LSA: That is so true; there is always something that can be added but it is so important to stop the right moment. Can you please tell the reader if you have an actual art project in progress? Or a dream project you would love to be involved in?

LN: At the moment, all I have is a batch of sketches and almost no time. So I just create. I have just started a non-exclusive collaboration with a U.S.-based online gallery. Several artworks are represented by another UK online gallery. And it is very exciting. I believe the best opportunities and projects are yet to come.

LSA: Do you think that a man is born an artist or becomes an artist? Or maybe we are all creators and each of us creates something in life. What is your view?

LN: Sure you can and should stretch to learn almost everything, and creating artworks is not an exception, but the inborn sparkles are what make the real difference. We all have our own missions in life. And the success is determined by our ability to identify that mission before it is too late. Unfortunately, I can witness many people spending almost half of their lives walking around blind or looking in another direction. I used to be one of them too until I was lucky to get the thunder from the Universe.

LSA: What would you like to tell other people through your art?

LN: I would rather listen to what other people say when they see my artworks.

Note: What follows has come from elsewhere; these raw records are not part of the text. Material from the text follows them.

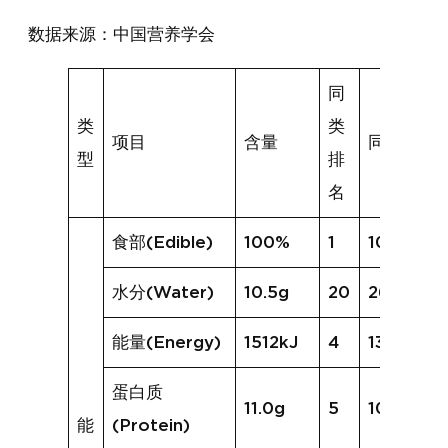
数据来源：中国营养学会
同
类
类
项目
含量
同类均值
型
排
名
食部(Edible)
100%
1
100%
水分(Water)
10.5g
20
26.6g
能量(Energy)
1512kJ
4
1310kJ
蛋白质
11.0g
5
10.3g
能
(Protein)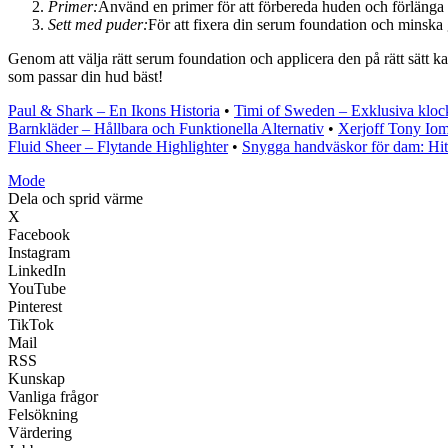
Primer:
Använd en primer för att förbereda huden och förlänga 
Sett med puder:
För att fixera din serum foundation och minska 
Genom att välja rätt serum foundation och applicera den på rätt sätt 
som passar din hud bäst!
Paul & Shark – En Ikons Historia
•
Timi of Sweden – Exklusiva kloc
Barnkläder – Hållbara och Funktionella Alternativ
•
Xerjoff Tony Iom
Fluid Sheer – Flytande Highlighter
•
Snygga handväskor för dam: Hitt
Mode
Dela och sprid värme
X
Facebook
Instagram
LinkedIn
YouTube
Pinterest
TikTok
Mail
RSS
Kunskap
Vanliga frågor
Felsökning
Värdering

I love exploring how my artworks resonate with other people. Understanding the artwork is always a personal experience as well as creating the artwork. Both are sacred.

LSA: How do you deal with the current situation, does Corona have an influence on your work? Is creation helping you in any way to go through that rough time?

LN: Art has the ability to cure almost everything, as well as predict the outcomes. However, I try to get to creation after the storm of hard times, not in between as I want my artworks to spread only the positive emotions and serve to the light. As for the pandemic, it doesn’t affect my creation processes much. However, several exhibitions I planned to take part in were cancelled or postponed due to Corona risks. So probably it slowed down some processes as probably everything in the world.

LSA: Can you please let the reader know where they can find your work.

LN: I am open to collaboration and opportunities. My full portfolio is available at www.nshani.com . All artworks are available for sale with worldwide shipping

LSoA: Thank you very much for your time and all the best.

Nshani: Thanks for this great interview. I hope my story will inspire the readers and help them understand my artworks deeper.